If EFLAGS.IF is set, the following assumptions are made on the executing code:
- If EFLAGS.IOPL = 3, EFLAGS.IOPL = 0 is returned in EFLAGS.
- POPF cannot be used to clear EFLAGS.IF
- RDTSC returns host cycles (could be improved if needed).
- The values returned by SGDT, SIDT, SLDT are invalid.
- Reading CS.rpl and SS.rpl always returns 3 regardless of the CPL.
- in 64 bit mode with CPL != 3, reading SS.sel does not give 0 if the OS stored 0 in it.
- LAR, LSL, VERR, VERW return invalid results if CPL != 3.
- The CS and SS segment cache must be consistent with the descriptor tables.
- The DS, ES, FS, and GS segment cache must be consistent with the descriptor tables for CPL = 3.

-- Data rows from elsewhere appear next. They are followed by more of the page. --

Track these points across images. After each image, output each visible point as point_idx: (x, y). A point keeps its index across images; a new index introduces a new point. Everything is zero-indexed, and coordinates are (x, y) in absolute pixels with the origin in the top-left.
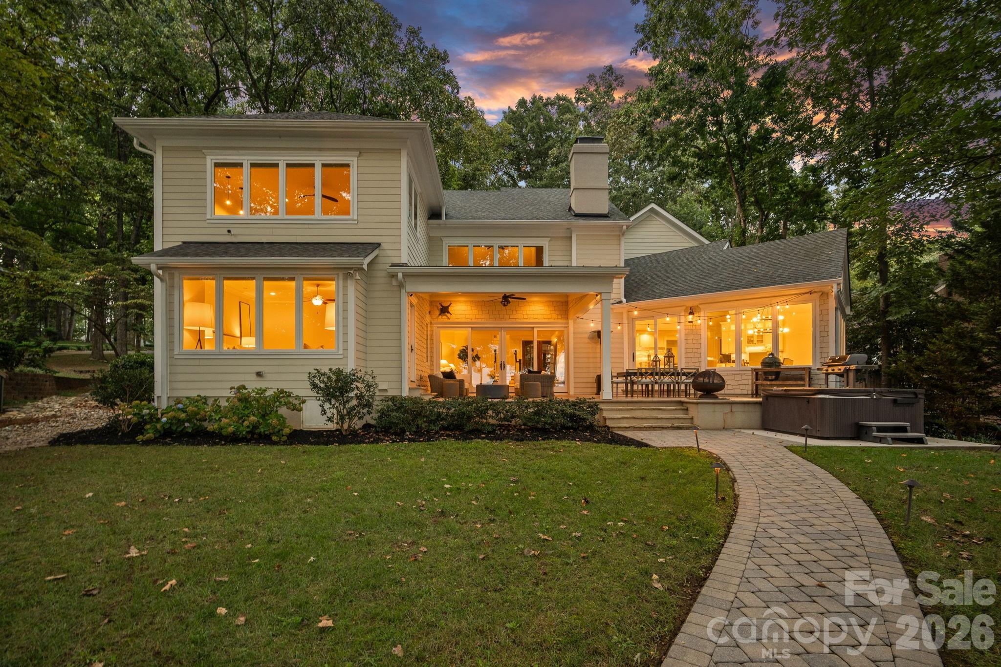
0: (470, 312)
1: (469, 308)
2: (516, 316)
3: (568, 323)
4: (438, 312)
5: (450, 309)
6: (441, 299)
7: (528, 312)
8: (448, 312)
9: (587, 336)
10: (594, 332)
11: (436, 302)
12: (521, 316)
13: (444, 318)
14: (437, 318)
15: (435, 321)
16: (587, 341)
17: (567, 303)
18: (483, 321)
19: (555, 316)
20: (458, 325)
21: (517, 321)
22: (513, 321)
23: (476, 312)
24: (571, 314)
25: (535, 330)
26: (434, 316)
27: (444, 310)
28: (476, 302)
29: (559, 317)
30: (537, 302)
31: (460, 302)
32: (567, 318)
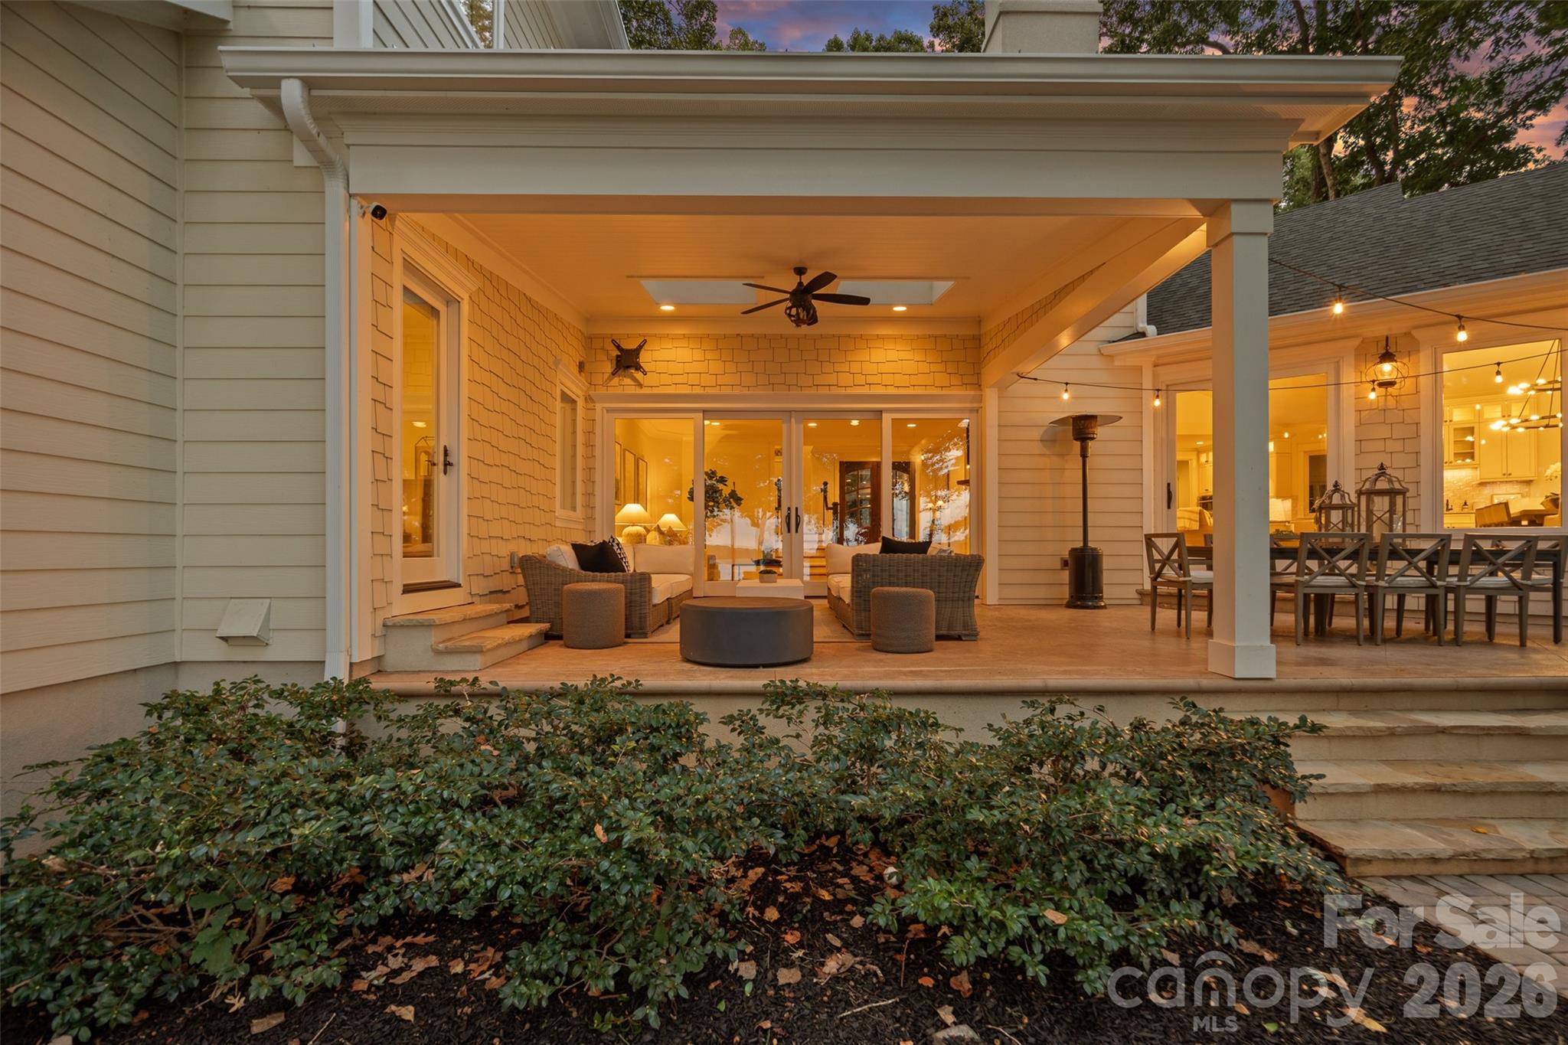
0: (702, 367)
1: (698, 355)
2: (832, 379)
3: (980, 399)
4: (609, 368)
5: (644, 358)
6: (618, 331)
7: (869, 368)
8: (638, 368)
9: (1037, 434)
10: (1061, 422)
11: (603, 337)
12: (845, 379)
13: (624, 384)
14: (605, 385)
15: (602, 391)
16: (1037, 448)
17: (977, 341)
18: (737, 391)
19: (942, 379)
20: (668, 404)
21: (835, 391)
22: (824, 391)
23: (716, 367)
24: (993, 371)
25: (887, 418)
26: (598, 379)
27: (627, 361)
28: (717, 339)
29: (955, 380)
30: (895, 338)
31: (673, 338)
32: (979, 386)
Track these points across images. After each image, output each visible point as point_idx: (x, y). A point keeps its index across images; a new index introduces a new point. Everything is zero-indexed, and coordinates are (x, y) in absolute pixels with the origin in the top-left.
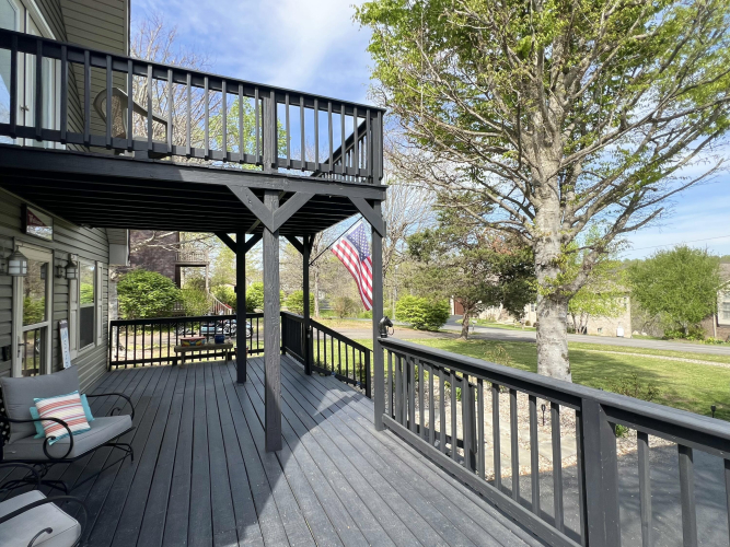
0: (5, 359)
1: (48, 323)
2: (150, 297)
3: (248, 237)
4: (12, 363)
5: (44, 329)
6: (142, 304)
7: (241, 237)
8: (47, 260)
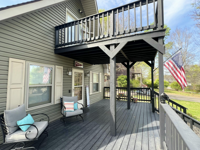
0: (69, 92)
1: (83, 86)
2: (124, 82)
3: (130, 63)
4: (71, 93)
5: (82, 87)
6: (122, 84)
7: (128, 63)
8: (82, 72)
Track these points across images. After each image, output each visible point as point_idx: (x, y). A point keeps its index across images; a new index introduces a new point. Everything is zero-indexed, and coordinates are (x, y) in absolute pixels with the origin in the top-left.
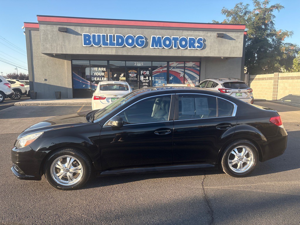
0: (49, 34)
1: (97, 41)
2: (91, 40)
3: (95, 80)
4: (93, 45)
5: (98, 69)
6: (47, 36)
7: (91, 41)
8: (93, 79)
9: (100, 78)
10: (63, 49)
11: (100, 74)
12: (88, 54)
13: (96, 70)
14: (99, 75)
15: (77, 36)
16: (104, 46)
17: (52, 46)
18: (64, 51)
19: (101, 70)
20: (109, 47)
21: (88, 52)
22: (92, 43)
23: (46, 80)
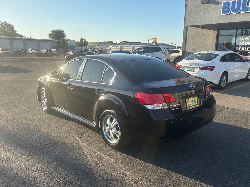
0: (194, 8)
1: (236, 8)
2: (231, 7)
3: (239, 50)
4: (232, 12)
5: (244, 38)
6: (192, 10)
7: (229, 8)
8: (237, 49)
9: (245, 48)
10: (203, 20)
11: (246, 44)
12: (225, 22)
13: (242, 39)
14: (244, 45)
15: (217, 6)
16: (243, 12)
17: (194, 18)
18: (203, 22)
19: (247, 39)
20: (249, 12)
21: (225, 20)
22: (231, 11)
23: (194, 50)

- Some rarely used intructions trap to the user space client (performance issue).
If eflags.IF if reset the code is interpreted, so the VM code can be accurately executed. Some intructions trap to the user space emulator because the interpreter does not handle them. A limitation of the interpreter is that currently segment limits are not always tested.
Security
The VM code is always run with CPL = 3 on the host, so the VM code has no more priviliedge than regular user code.
The MMU is used to protect the memory used by the KQEMU monitor. That way, no segment limit patching is necessary. Moreover, the guest OS is free to use any virtual address, in particular the ones near the start or the end of the virtual address space. The price to pay is that CR3 must be modified at every emulated system call because different page tables are needed for user and kernel modes.
Developments Ideas
- Instead of interpreting the code when IF=0, compile it dynamically. The dynamic compiler itself can be implemented in user space, so the kernel module would be simplified.
- Use APIs closer to KVM.
- Optimization of the page table shadowing. A shadow page table cache could be implemented by tracking the modification of the guest page tables. The exact performance gains are difficult to estimate because the tracking itself would introduce some performance loss.
- Support of guest SMP. There is no particular problem except when a RAM page must be unlocked because the host has not enough memory. This particular case needs specific Inter Processor Interrupts (IPI).
- Dynamic relocation of the monitor code so that a 32 MB hole in the guest address space is found automatically without making assumptions on the guest OS.